Poster Presentation 30th Lorne Cancer Conference 2018

Myoepithelial protease inhibitors as regulators of breast cancer cell escape (#151)

Hendrika M Duivenvoorden 1 , Laura E Edgington-Mitchell 2 , Bonnie F Sloane 3 4 , Sandra O'Toole 5 6 7 , Belinda S Parker 1
  1. Department of Biochemistry, La Trobe Institute for Molecular Science, La Trobe University, Bundoora, VIC, Australia
  2. Drug Discovery Biology, Monash Institute of Pharmaceutical Science, Melbourne, VIC, Australia
  3. Department of Pharmacology, Wayne State University School of Medicine, Detroit, MI, USA
  4. Barbara Ann Karmanos Cancer Institute, Wayne State University School of Medicine, Detroit, MI, USA
  5. Garvan Institute, Darlinghurst, NSW, Australia
  6. Sydney Medical School, University of Sydney, Sydney, NSW, Australia
  7. Australian Clinical Labs, Bella Vista, NSW, Australia

Due to increased use of mammographic screening, up to 25% of newly diagnosed breast cancers are actually at an early pre-invasive stage called ductal carcinoma in situ (DCIS). It is currently very difficult to predict the risk of invasive recurrence in patients diagnosed with DCIS and therefore the development of prognostic biomarkers are needed to individualise patient treatment. Myoepithelial cells represent a distinguishing barrier between DCIS and invasive carcinoma and have been implicated in tumour suppression. In a search for protease inhibitors that are abundant in these cells surrounding normal breast ducts, we identified the cysteine protease inhibitor stefin A.

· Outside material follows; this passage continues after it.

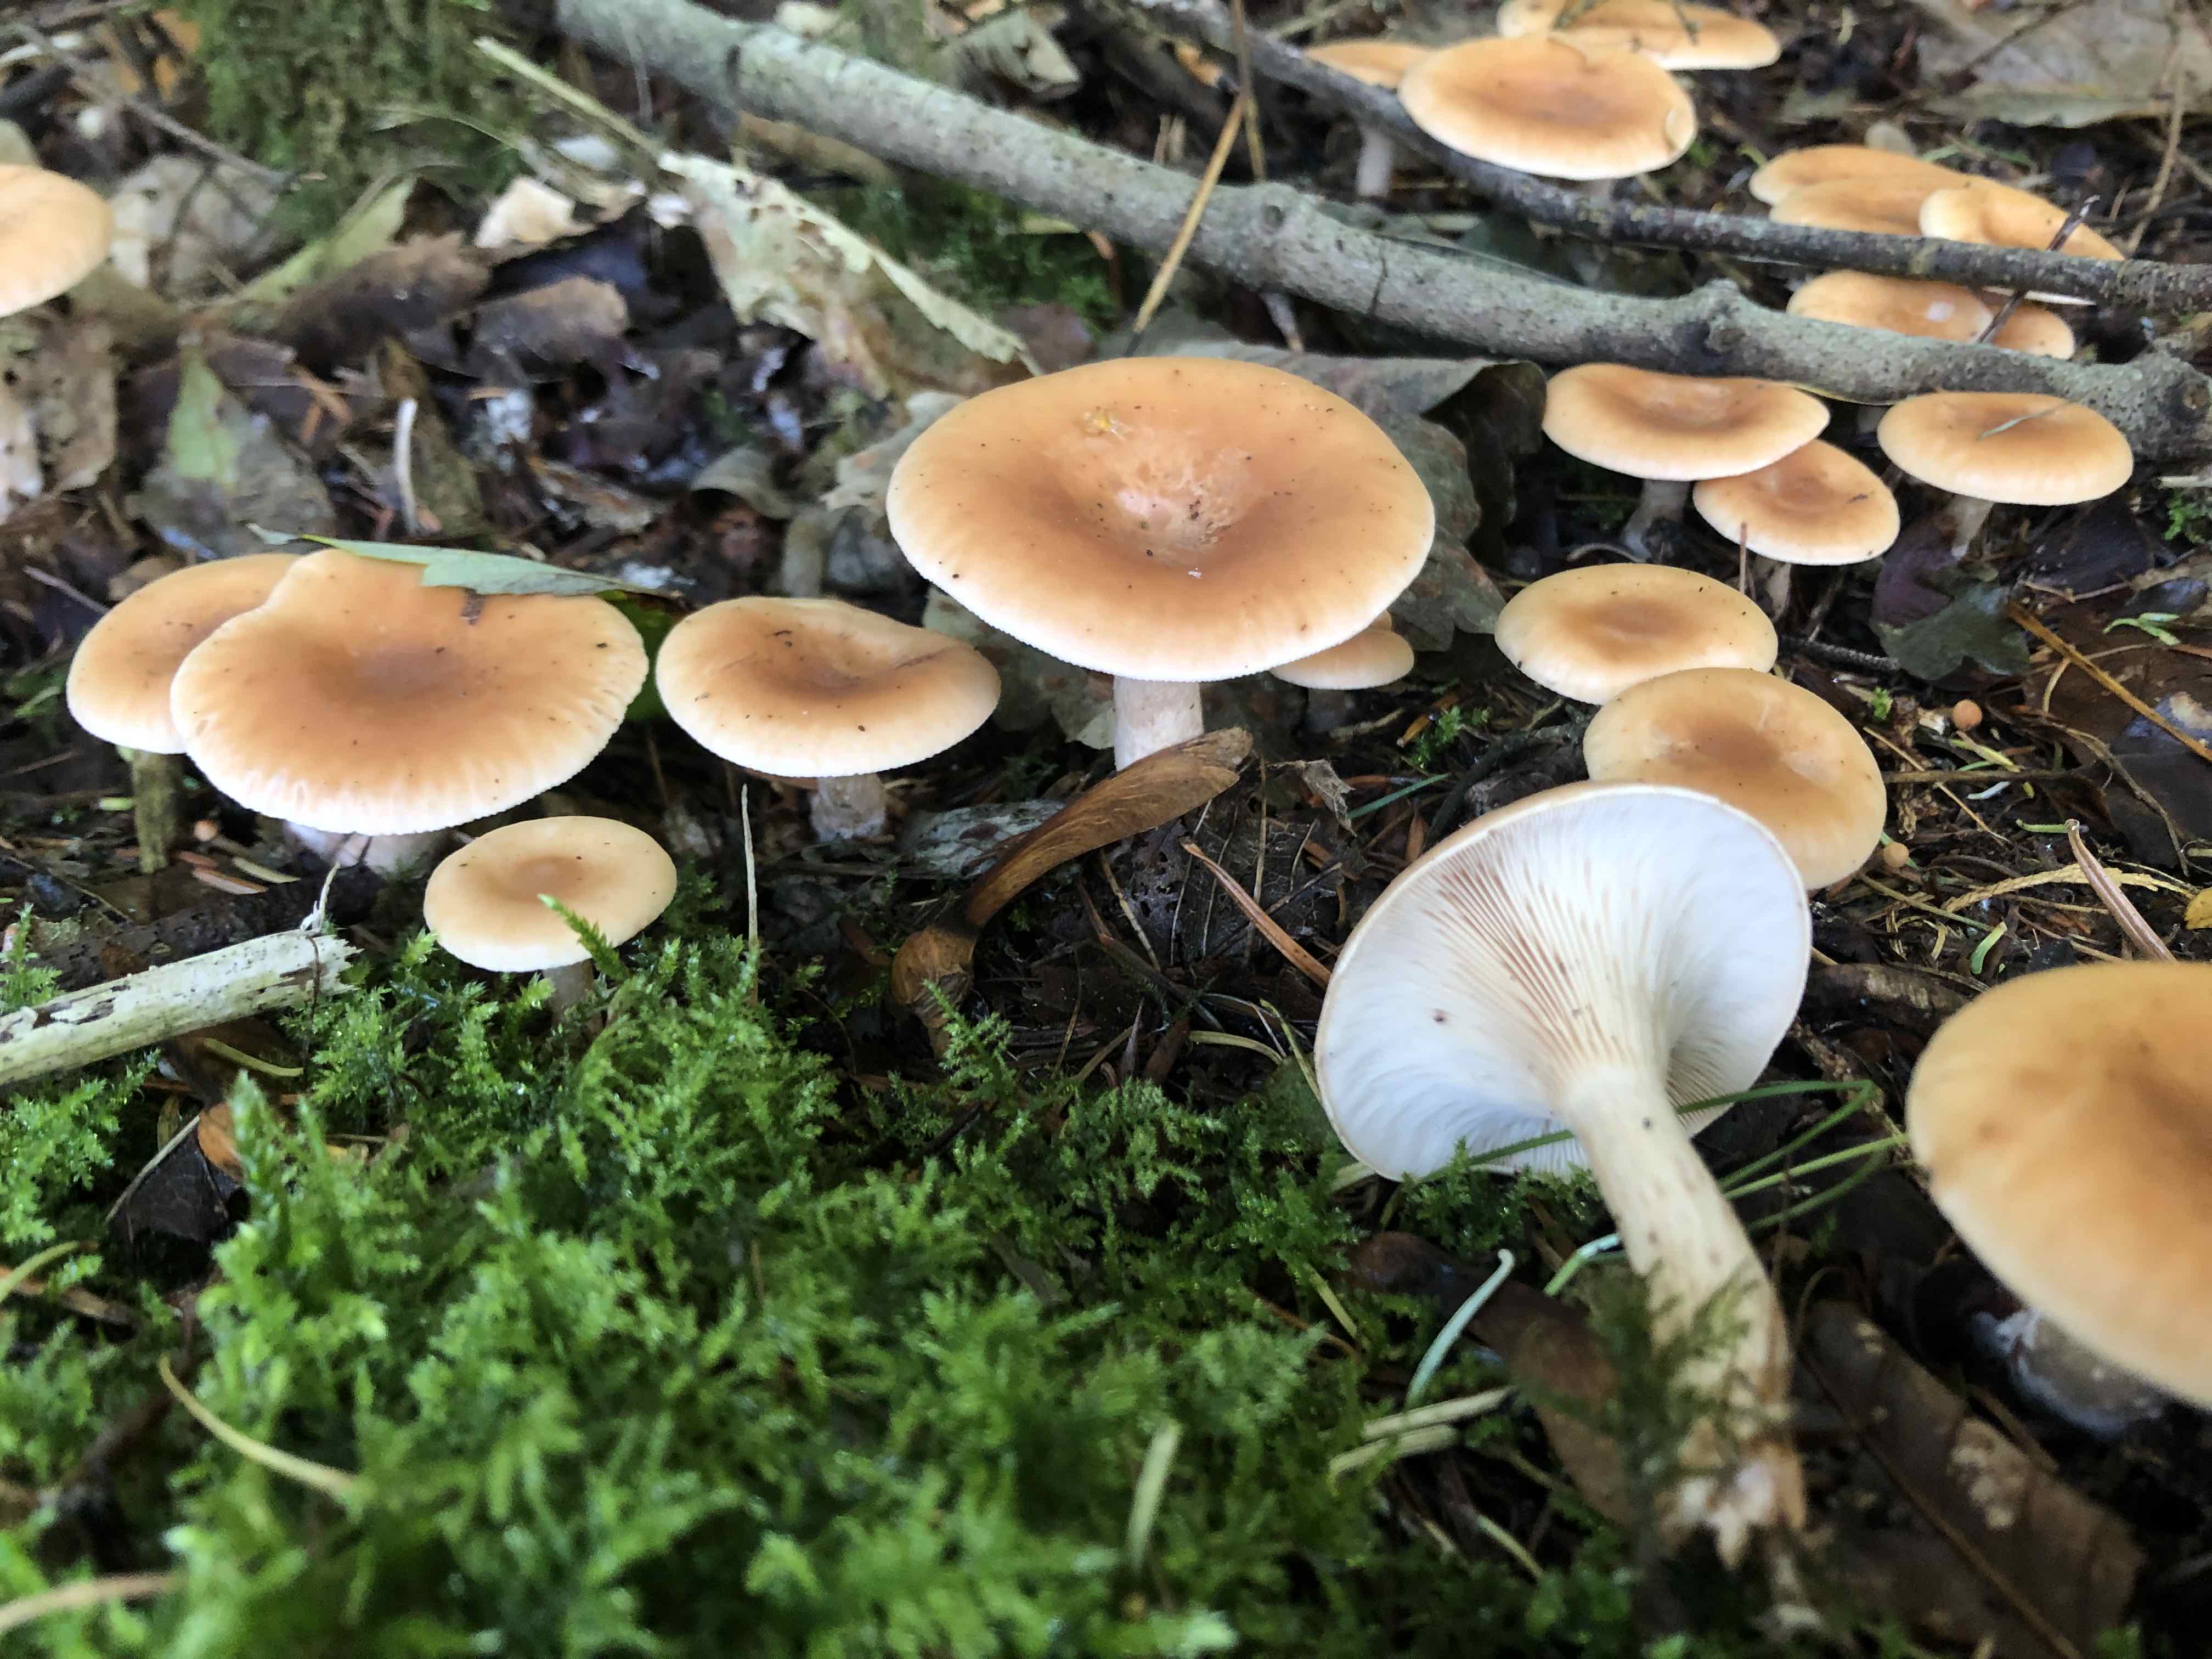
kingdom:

To study the functional role of myoepithelial stefin A in early breast cancer, a 3D co-culture model was developed whereby normal immortalised myoepithelial cells (N1ME) reverted the invasive potential of the MDA-MB-231 breast cancer cell line to a DCIS-like state. The suppressive function of myoepithelial cells was reliant on stefin A as reduced expression of this protease inhibitor in N1ME cells reversed this effect and allowed MDA-MB-231 invasion. Addition of a cathepsin B inhibitor (CA-074) to these cultures rescued the DCIS-like non-invasive phenotype. A role for cathepsin inhibition in early stage tumorigenesis was also observed in vivo. Treatment of the MMTV-PyMT spontaneous mammary tumour mouse model with CA-074, reduced the development of invasive carcinoma.

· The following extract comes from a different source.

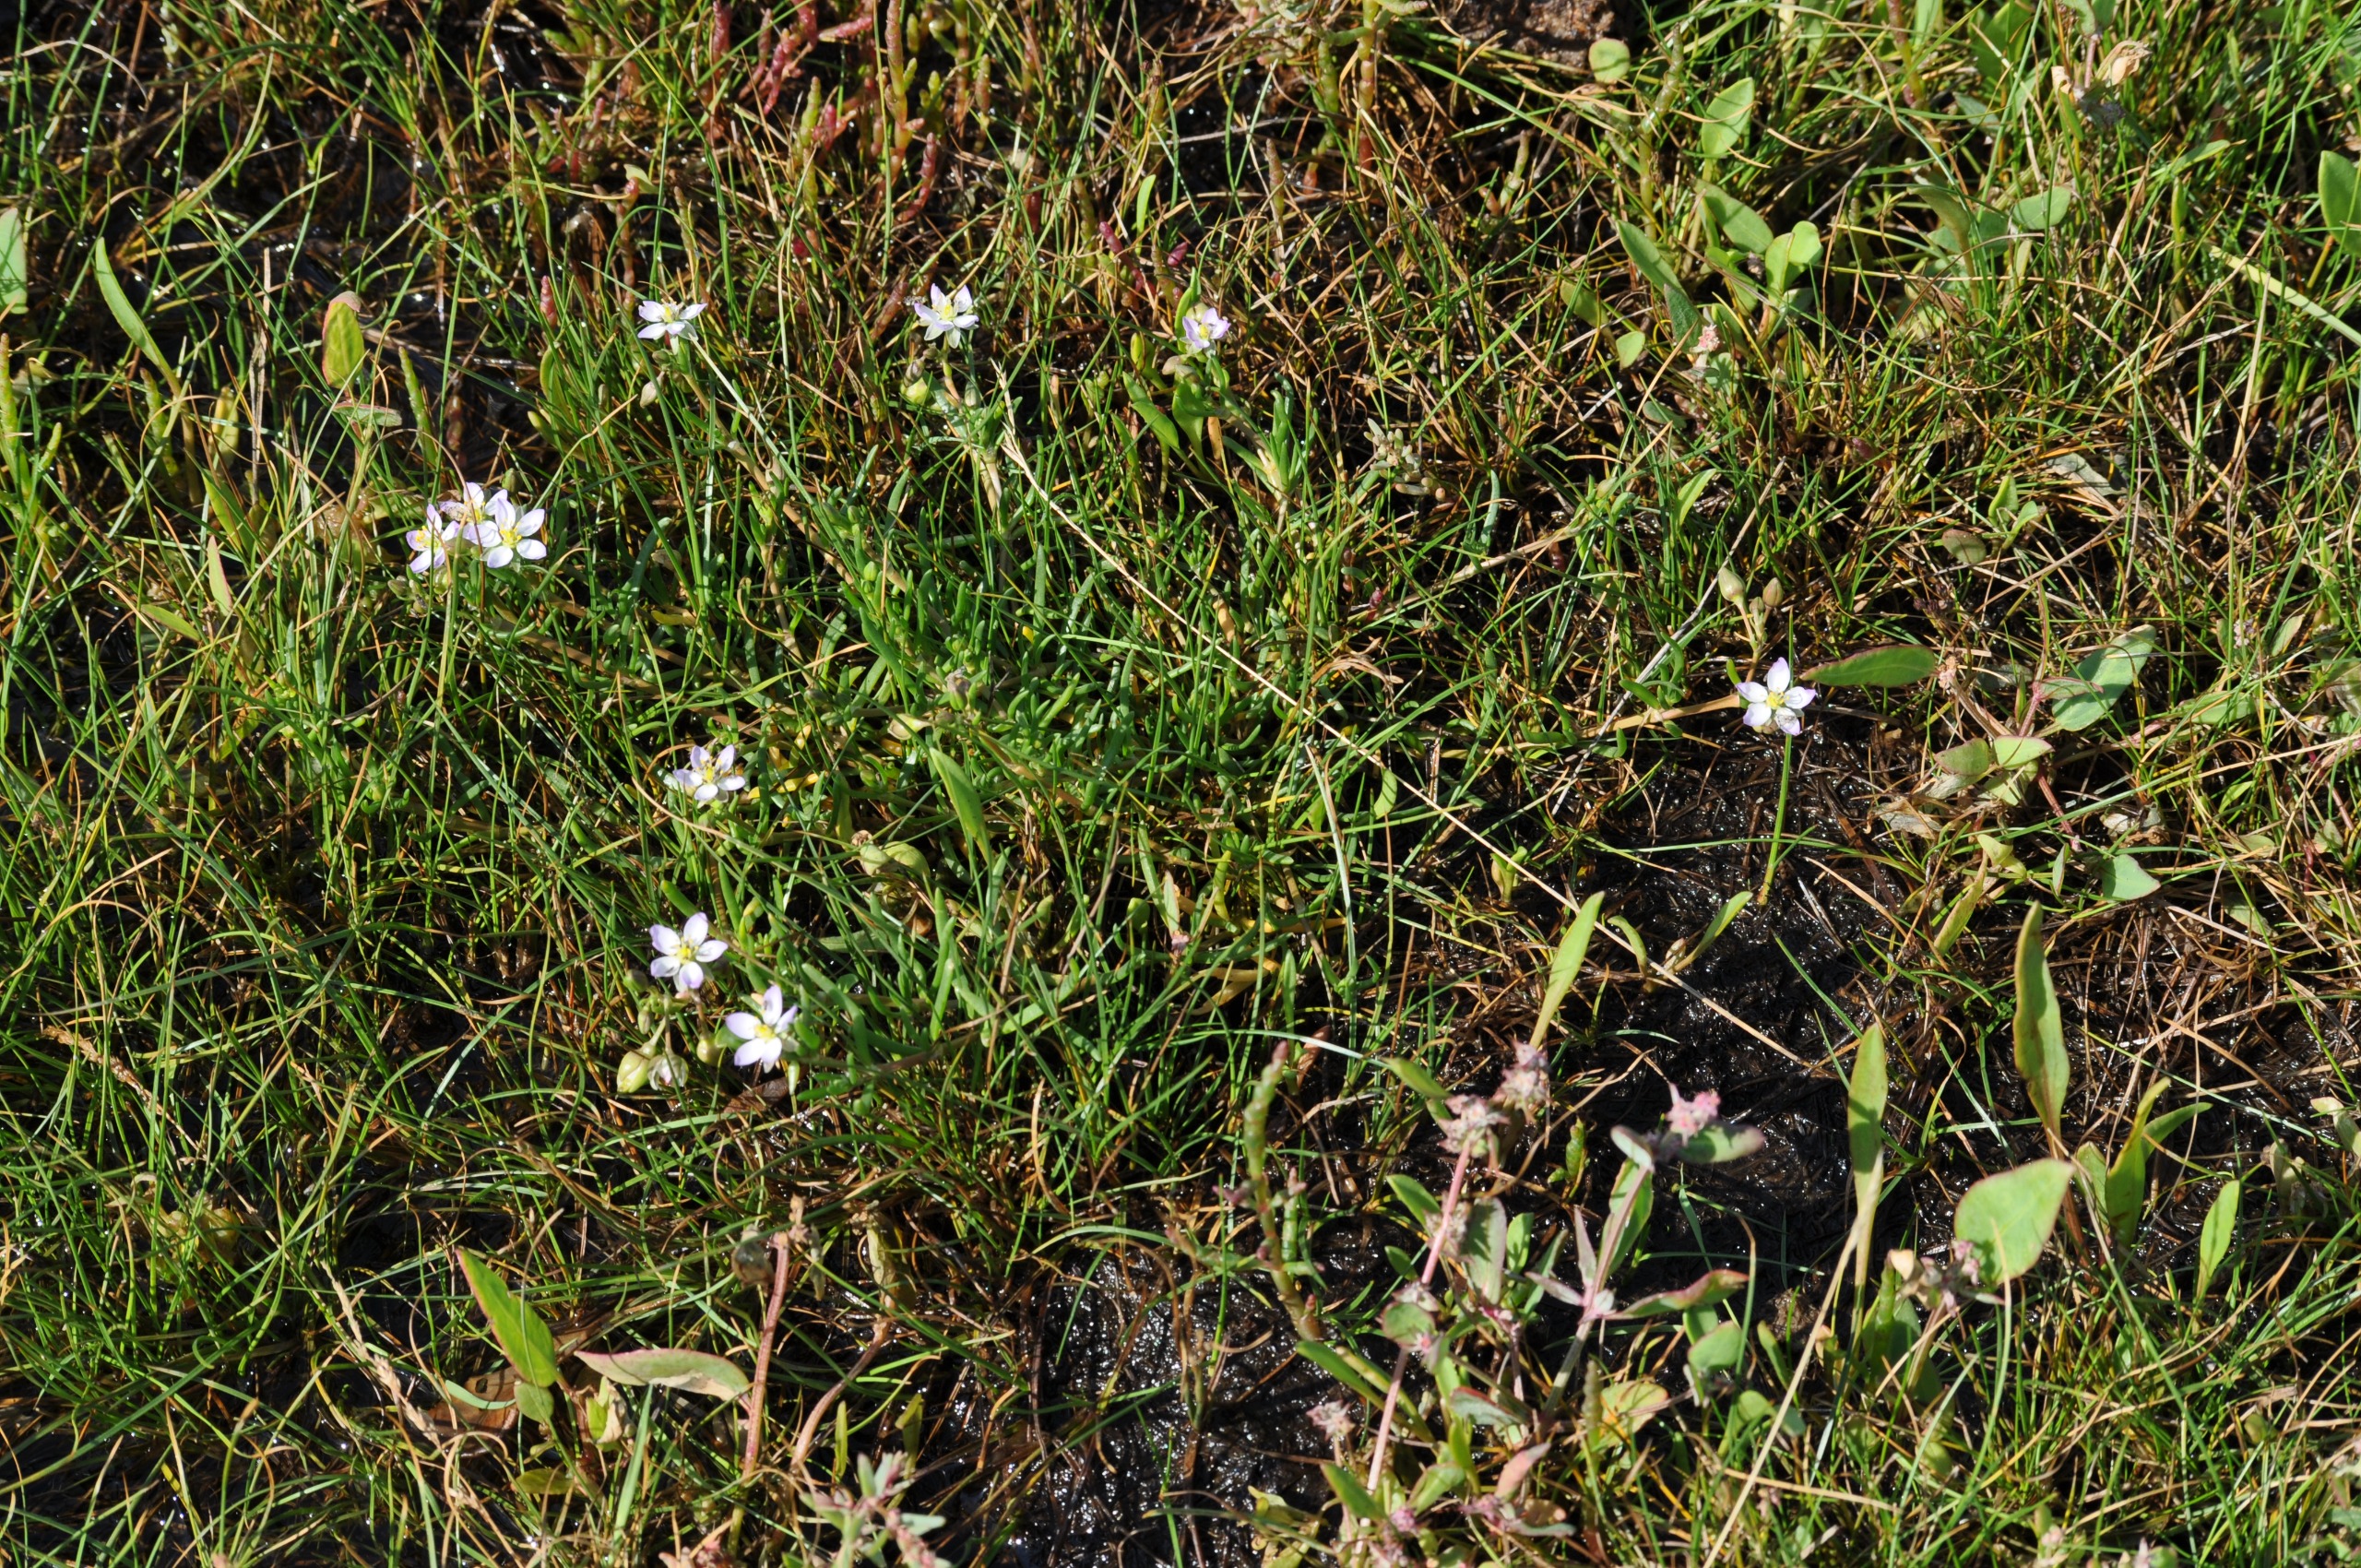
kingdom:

Further, analysis of samples from 130 patients revealed that stefin A was lowest in the myoepithelial cells surrounding higher grade DCIS lesions, those that are associated with an increased risk of invasive carcinoma recurrence. Our studies suggest that stefin A expression in myoepithelial cells protects from invasion. Future validation could lead to myoepithelial stefin A being used as a prognostic marker to distinguish patients who are at low risk of developing invasive breast cancer and therefore could be spared unnecessary therapeutic intervention. This unique 3D co-culture model will now be used to screen for other myoepithelial-derived tumour suppressors that could be incorporated into a prognostic panel.